# Build PHP with zlib support



## Shadow2531

I got the admin for my ISP to install the Archive Mail Plugin for Squirrelmail.

Problem is, the plugin requires zlib support in PHP for it to work. However the php package installed was not built with zlib support. The admin said if I give him specific directions, he'll rebuild php, but they have to be super step-by-step, specific directions.

I've read install files and guides, but they are not even close to specific enough.

The server is question is running the following on RedHat ( I think 8)
Apache/1.3.31 (Unix) PHP/4.3.3 mod_perl/1.29

Is there a php 4.3.3 rpm that he can download that will work with apache 1.3.31, that also has zlib support?

If not, he wants to build

php.4.3.10 with imap support and zlib support
zlib 1.2.2 (has no problem building this)
apache 1.3.33 with support for modules etc.

I definitely need more info than ./configure --with-zlib to build php. (a list of ALL dependencies would help)

I can try out your suggestions only on debian woody. I'm on dialup, so the less dependencies I have to download to build, the better.

Also, if you can point me to some new deb packages that I can also try for myself to see if they work with the archive plugin.

On windows, you can use a php apache module or the cgi version. Is that how it works on linux? If so, I would need directions for building the module too.

I built GTK2 (so I could use a newer version of Gaim) on debian before. It took about a week to find, download and build all the dependencies so I could actually build GTK2, but I successfully did that. (So your directions should make at least some sense to me)

It's a lot to ask, but any help is appreciated.

Thanks


----------



## Squashman

You will need to configure and compile it manually.

You will need to configure PHP --with-zlib[=DIR]


----------



## Shadow2531

Yes, but is the zlib directory supposed to be the directory that the built binaries for zlib are at or is the directory supposed to be where zlib.h and the other source files are at?

I'm thinking the latter.

I'm not sure if I actually have to build zlib first, if it's just going to be built into php.

For example, say if I download the zlib source so that zlib.h is at */zlib-1.2.2/zlib.h* :

Would I do this in the php directory?

Part of a data file
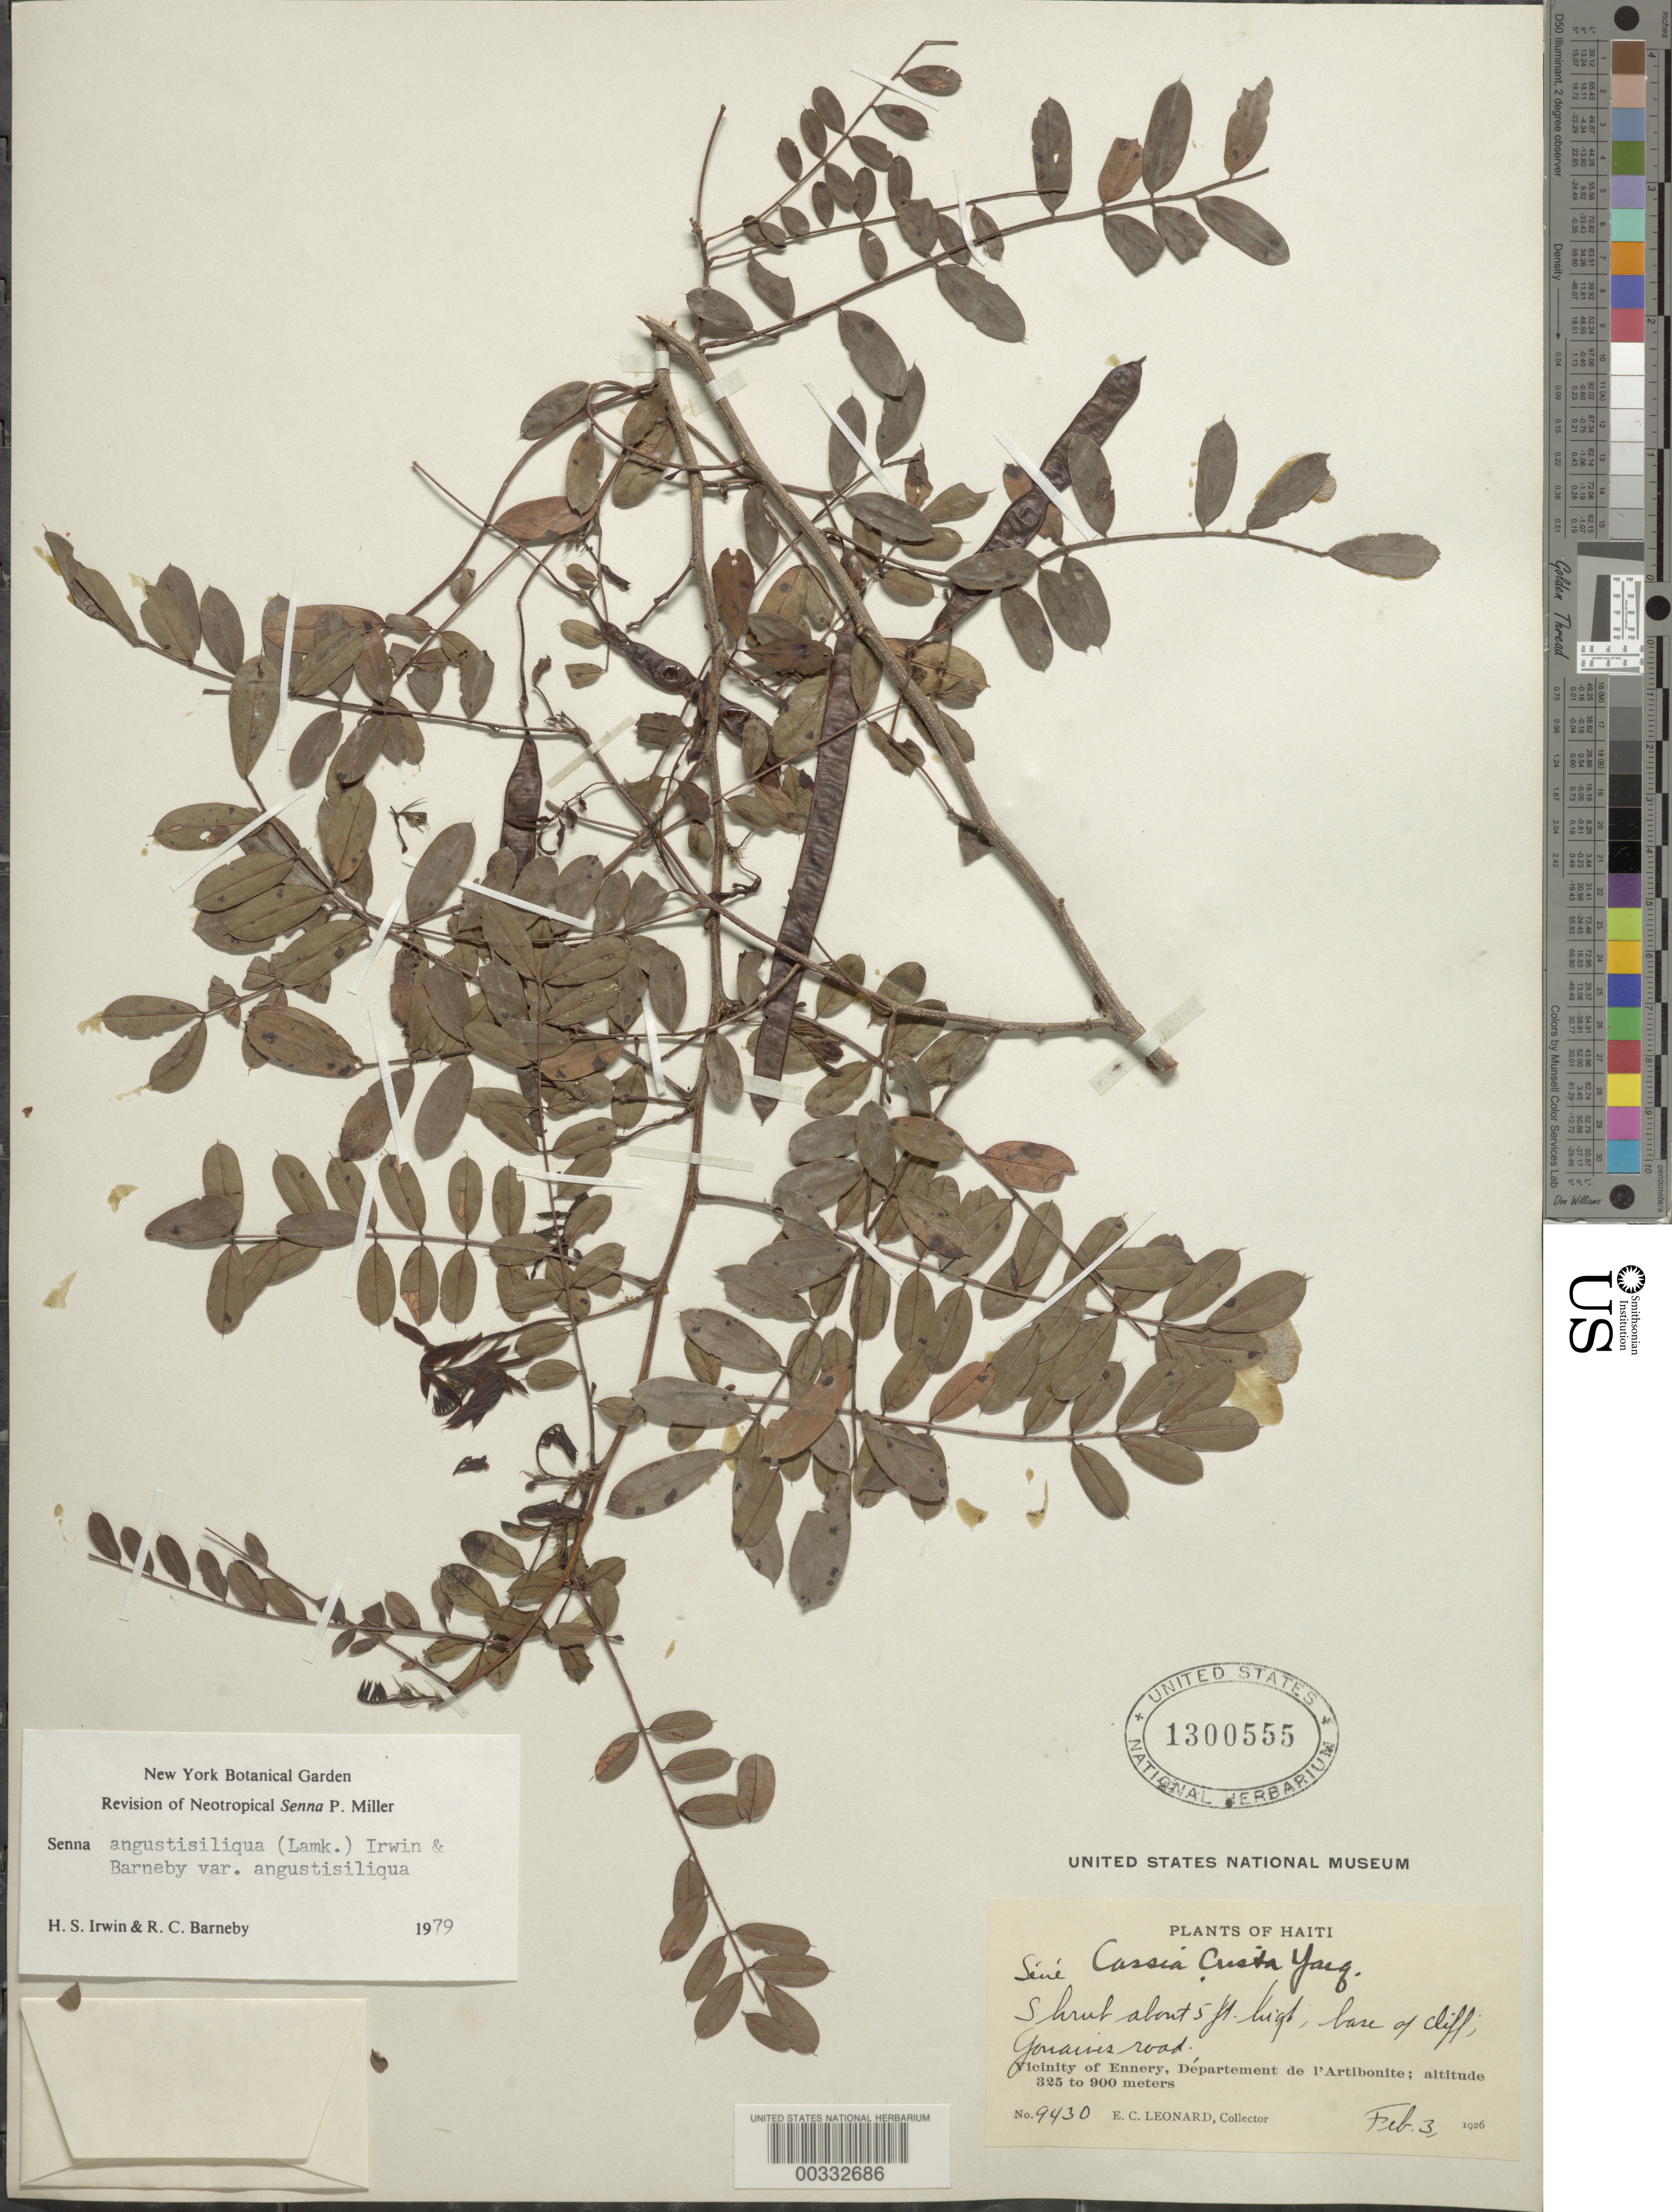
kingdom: Plantae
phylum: Tracheophyta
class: Magnoliopsida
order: Fabales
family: Fabaceae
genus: Senna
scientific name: Senna angustisiliqua var. angustisiliqua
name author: (Lam.) H.S. Irwin & Barneby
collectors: E. C. Leonard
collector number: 9430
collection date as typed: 03 Feb 1926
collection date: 1926-02-03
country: Haiti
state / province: Artibonite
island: Hispaniola Island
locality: Gonaines road; vicinity of ennery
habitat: Base of cliff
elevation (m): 325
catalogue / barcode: US 1300555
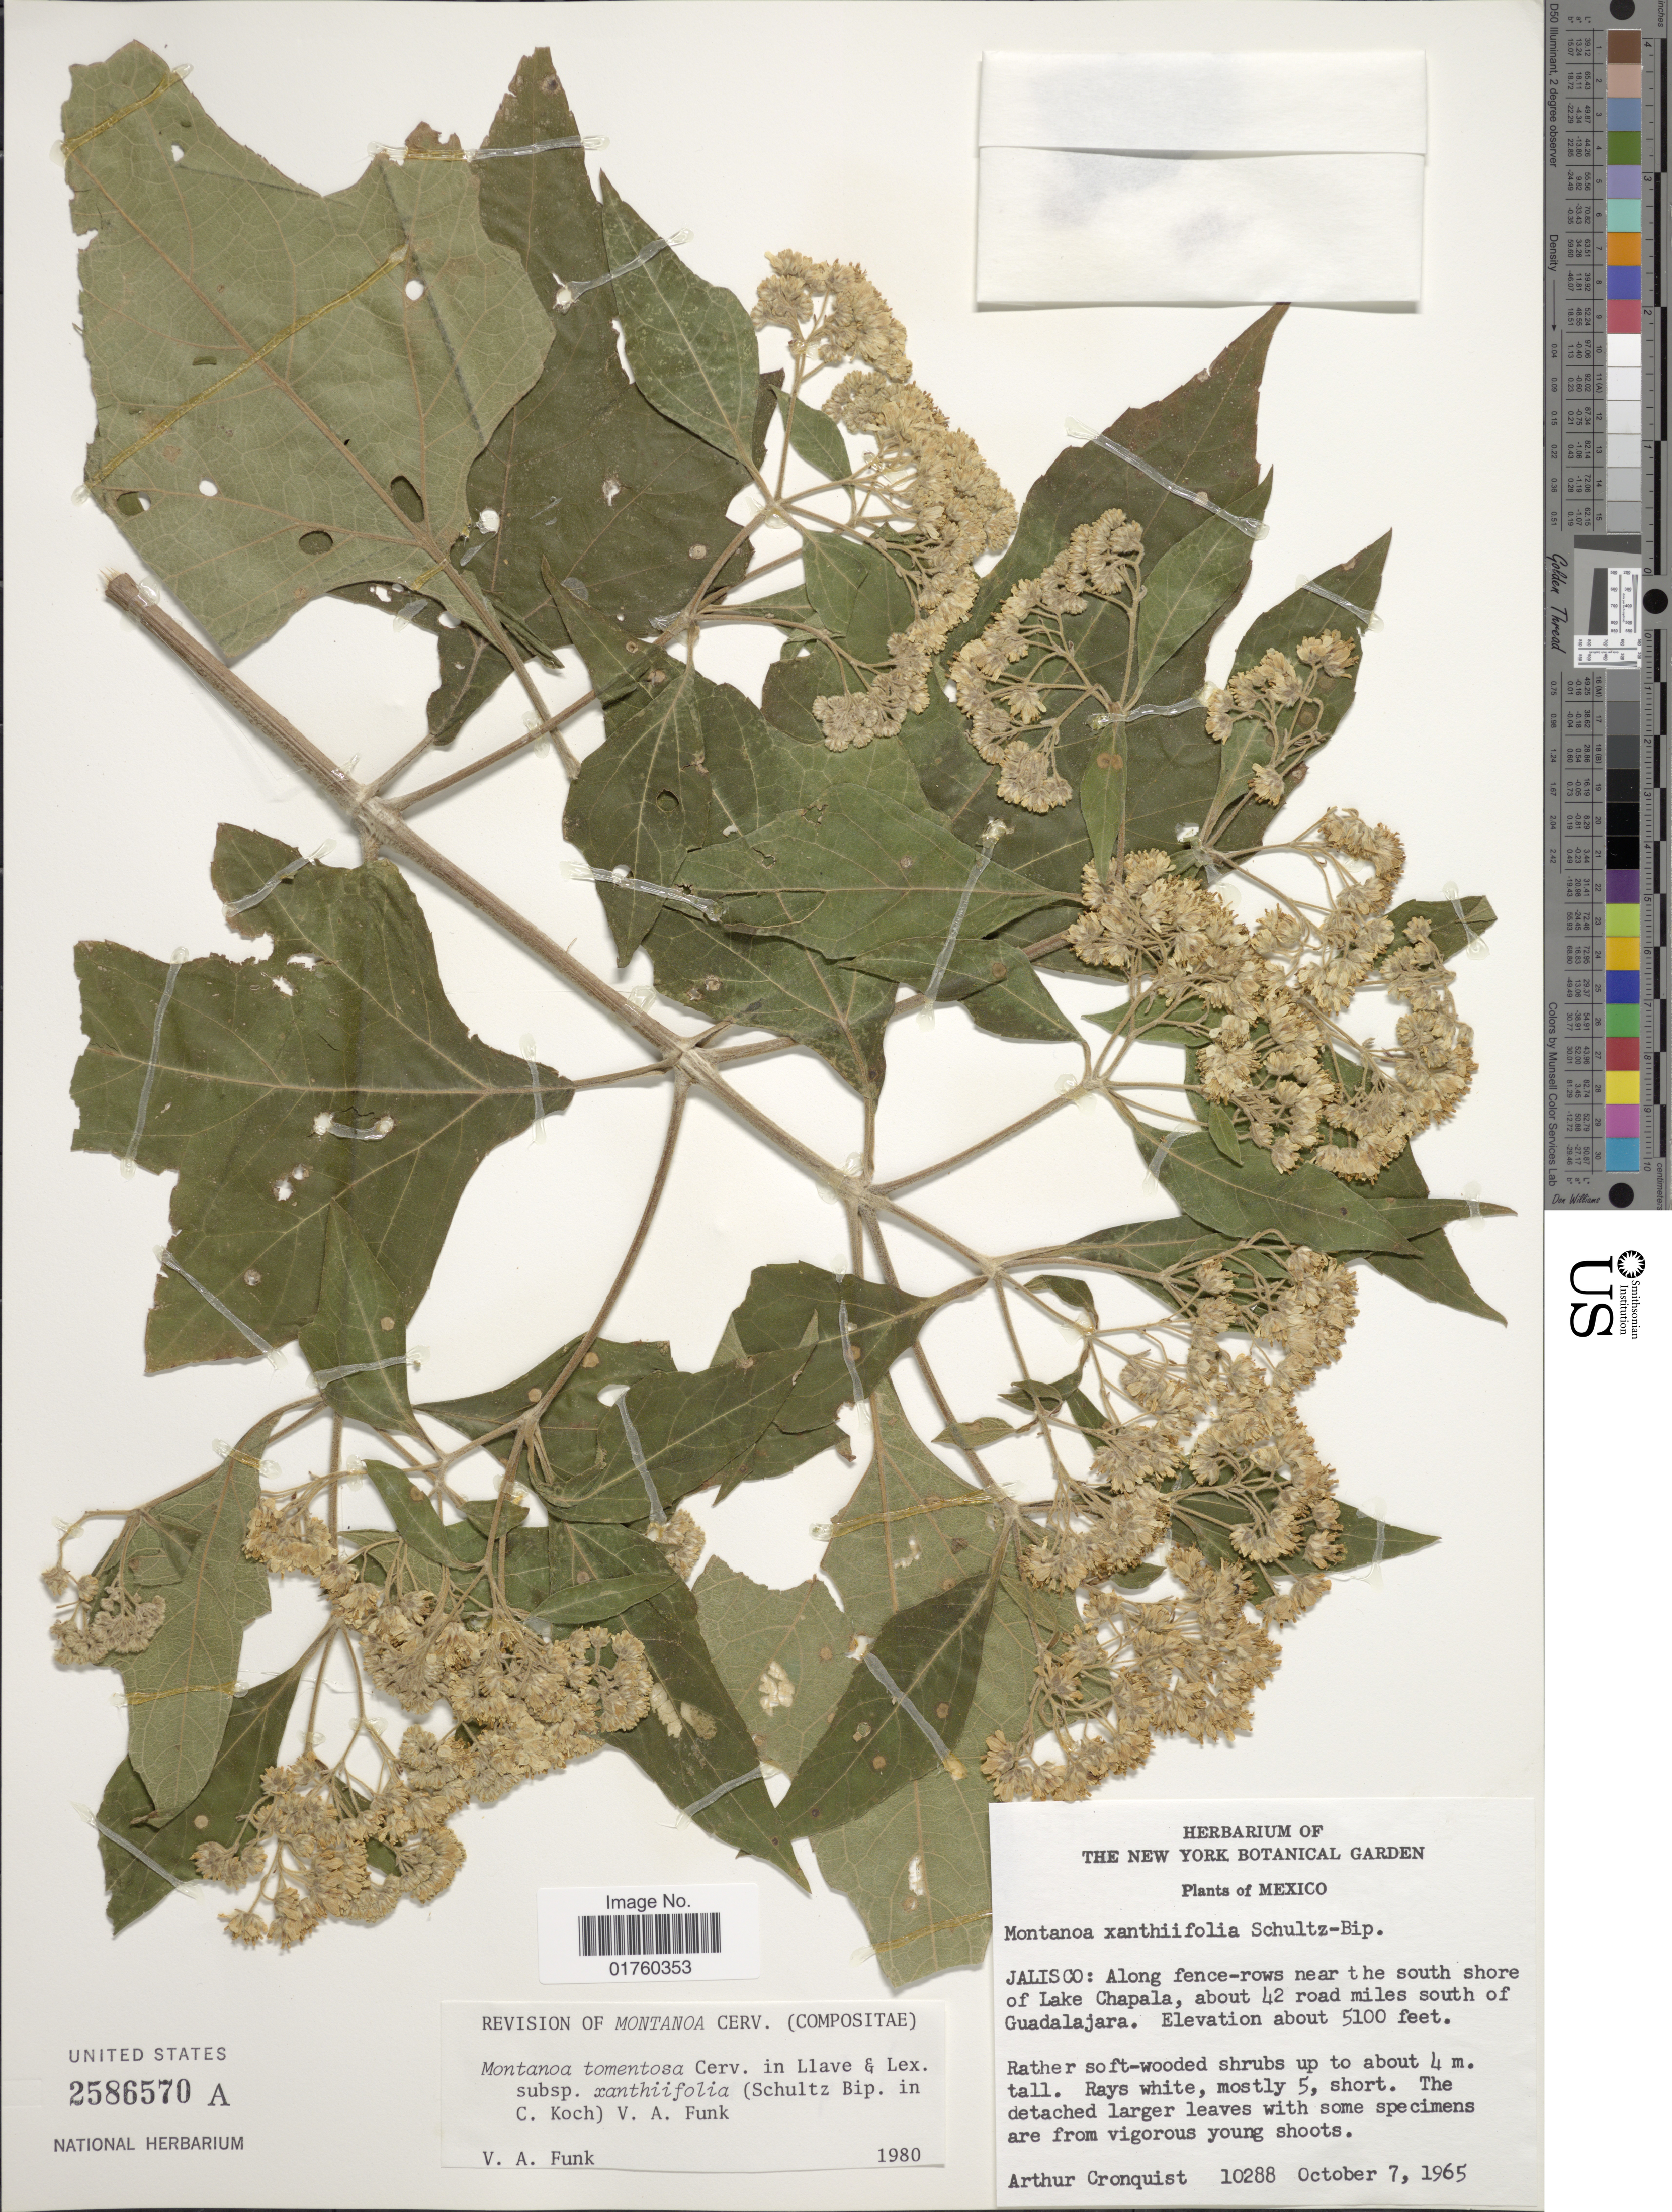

The request:
Pick up the forum thread on building PHP with zlib support right after its last line, "Would I do this in the php directory?", and keep writing it.

The output:
./configure --with-zlib=/zlib-1.2.2

Or would have have to build the binaries for zlib first?

is --with-imap specified by default or do I have to add that?

All the readmes, install files and guides show you switches you can use, but I don't know which ones are necessary.

Basically I want the same functionality that you get from downloading the win32 php cgi+module binaries.


----------



## Shadow2531

O.K. here's what I did.

Used KDE package manager to install the following packages:

php4 debian package - PHP 4.1.2 (Not the cgi, the php module, which has built-in zlib support).

php4-imap debian package - PHP imap module . It automatically edited /etc/php4/apache/php.ini to load the module.

apache debian package - 1.3.26

I uncommented the LoadModule line in httpd.conf to load the php module.

<?php phpinfo() ?> shows that zlib 1.14 support enabled and zlib foopen support is enabled. It also shows imap support is enabled.

Also, libz.so.1.1.4 is in /usr/lib
There's a symlink to libz.so.1.1.4 named libz.so.1 in /usr/lib

There's also libzvt.so.2.2.10 and a symlink to it named libzvt.so.2

Here's what php was configured with.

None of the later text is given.